Wind was fresh at first, and the ugly cutter's stem hissed through the water like red-hot iron; but as the moon rose into a steel-blue sky amongst bright white stars, the breeze dropped till it scarcely gave us steerage-way. Haigh sat smoking at the tiller throughout the night; Taltavull and I patrolled the narrow decks, chatting. We none of us felt inclined for sleep.
Dawn came with a flash of vivid green, the sulphur-coloured disc hard upon its heels. We were then off the south-western corner of Minorca, with the high ground on the northern parts of the sister island standing up clearly against the horizon. Even from that distance we could make out with the glasses a watch-tower on the peninsula which divides Pollensa Bay from Alcudia. Up there the sentinels of those naked slingers who loved wine and women when the world was young had peered over the blue sea for a first sight of Roman or Carthaginian pirate galley.

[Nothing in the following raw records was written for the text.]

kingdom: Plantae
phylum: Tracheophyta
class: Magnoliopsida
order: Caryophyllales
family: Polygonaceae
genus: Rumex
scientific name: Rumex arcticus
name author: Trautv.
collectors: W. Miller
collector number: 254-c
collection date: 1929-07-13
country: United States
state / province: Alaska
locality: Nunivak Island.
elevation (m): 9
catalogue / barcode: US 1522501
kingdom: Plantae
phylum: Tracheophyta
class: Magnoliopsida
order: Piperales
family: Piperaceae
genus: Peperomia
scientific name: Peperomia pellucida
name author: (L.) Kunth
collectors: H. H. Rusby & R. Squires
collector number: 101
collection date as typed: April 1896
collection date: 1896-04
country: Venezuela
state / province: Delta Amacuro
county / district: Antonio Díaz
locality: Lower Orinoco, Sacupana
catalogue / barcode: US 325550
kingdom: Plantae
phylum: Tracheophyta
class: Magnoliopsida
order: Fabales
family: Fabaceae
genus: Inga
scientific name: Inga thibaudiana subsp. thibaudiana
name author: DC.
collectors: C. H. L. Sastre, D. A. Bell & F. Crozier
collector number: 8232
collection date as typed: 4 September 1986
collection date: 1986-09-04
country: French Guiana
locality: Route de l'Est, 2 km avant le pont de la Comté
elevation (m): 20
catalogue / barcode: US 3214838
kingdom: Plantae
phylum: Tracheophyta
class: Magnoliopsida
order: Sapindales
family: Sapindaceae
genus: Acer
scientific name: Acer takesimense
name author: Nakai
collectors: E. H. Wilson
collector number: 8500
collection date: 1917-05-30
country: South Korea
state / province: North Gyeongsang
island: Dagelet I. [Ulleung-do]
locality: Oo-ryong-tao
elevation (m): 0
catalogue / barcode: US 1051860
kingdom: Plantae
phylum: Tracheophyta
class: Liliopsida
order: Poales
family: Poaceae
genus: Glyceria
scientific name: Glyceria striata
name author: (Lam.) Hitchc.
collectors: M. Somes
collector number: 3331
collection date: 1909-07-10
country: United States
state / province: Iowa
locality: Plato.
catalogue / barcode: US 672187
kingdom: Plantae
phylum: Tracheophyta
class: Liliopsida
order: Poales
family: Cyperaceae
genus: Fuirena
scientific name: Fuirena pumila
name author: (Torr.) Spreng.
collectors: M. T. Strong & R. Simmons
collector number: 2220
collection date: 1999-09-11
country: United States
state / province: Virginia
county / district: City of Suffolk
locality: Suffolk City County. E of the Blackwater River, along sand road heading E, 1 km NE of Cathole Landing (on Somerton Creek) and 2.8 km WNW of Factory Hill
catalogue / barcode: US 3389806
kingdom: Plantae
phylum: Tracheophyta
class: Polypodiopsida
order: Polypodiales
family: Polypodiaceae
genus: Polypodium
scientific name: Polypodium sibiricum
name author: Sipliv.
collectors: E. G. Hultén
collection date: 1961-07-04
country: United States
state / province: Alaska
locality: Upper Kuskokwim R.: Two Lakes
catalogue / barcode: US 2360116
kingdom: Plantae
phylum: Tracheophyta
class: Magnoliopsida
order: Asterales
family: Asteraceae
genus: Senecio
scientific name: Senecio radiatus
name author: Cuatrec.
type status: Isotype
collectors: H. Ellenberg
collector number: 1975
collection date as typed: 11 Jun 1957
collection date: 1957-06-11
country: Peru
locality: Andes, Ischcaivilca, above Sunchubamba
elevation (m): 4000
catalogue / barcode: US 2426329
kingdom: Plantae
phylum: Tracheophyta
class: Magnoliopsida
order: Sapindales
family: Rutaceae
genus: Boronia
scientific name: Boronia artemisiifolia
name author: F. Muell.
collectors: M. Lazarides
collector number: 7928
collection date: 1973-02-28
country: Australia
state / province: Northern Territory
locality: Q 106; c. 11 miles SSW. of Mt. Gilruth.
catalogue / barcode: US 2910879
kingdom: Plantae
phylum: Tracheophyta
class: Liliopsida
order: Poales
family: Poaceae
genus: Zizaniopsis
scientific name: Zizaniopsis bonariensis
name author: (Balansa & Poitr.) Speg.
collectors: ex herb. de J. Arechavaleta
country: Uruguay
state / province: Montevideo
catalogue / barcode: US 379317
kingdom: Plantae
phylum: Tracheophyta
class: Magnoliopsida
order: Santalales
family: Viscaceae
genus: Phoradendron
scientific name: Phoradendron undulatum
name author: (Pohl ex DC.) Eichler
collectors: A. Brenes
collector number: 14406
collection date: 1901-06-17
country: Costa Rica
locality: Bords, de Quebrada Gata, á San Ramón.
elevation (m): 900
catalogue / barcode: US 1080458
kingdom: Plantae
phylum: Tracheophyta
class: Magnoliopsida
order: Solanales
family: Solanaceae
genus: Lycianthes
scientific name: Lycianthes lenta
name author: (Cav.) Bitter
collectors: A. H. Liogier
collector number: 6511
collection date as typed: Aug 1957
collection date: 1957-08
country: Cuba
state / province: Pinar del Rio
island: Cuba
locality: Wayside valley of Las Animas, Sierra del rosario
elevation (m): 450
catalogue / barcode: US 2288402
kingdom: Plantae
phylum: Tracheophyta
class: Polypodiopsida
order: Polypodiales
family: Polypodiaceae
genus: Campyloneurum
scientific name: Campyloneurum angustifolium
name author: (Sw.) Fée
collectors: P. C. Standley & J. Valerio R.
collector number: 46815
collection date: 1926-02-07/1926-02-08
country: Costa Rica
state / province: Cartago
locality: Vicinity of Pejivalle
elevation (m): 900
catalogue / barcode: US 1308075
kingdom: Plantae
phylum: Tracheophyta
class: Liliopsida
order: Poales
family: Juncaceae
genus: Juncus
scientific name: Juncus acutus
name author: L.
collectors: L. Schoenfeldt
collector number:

"Happy times when those men lived," said the anarchist; "there were few laws to trouble them."
"Happy indeed," echoed Haigh, "for a boy with a taste for liquor and ladies, and who thought unlimited head-breaking a pleasing diversion."
In the middle of the channel a steamer passed us on her way to Algiers. She was the Eugène Perrier, the very Transatlantique Company's boat that had put us on our course again during that wild, tearing race from Genoa.
The fact was pointed out, and we looked her over again as one looks at an old friend who has rendered a big service.
"Bit of a change this day from that, isn't it?" said Haigh.
"About as big as they make 'em," I admitted.
"I'm not so sure that I care for it, though," said he. "It had its strong points that trip."
"Especially when it was over," I agreed. "Yes, it's fine to look back at."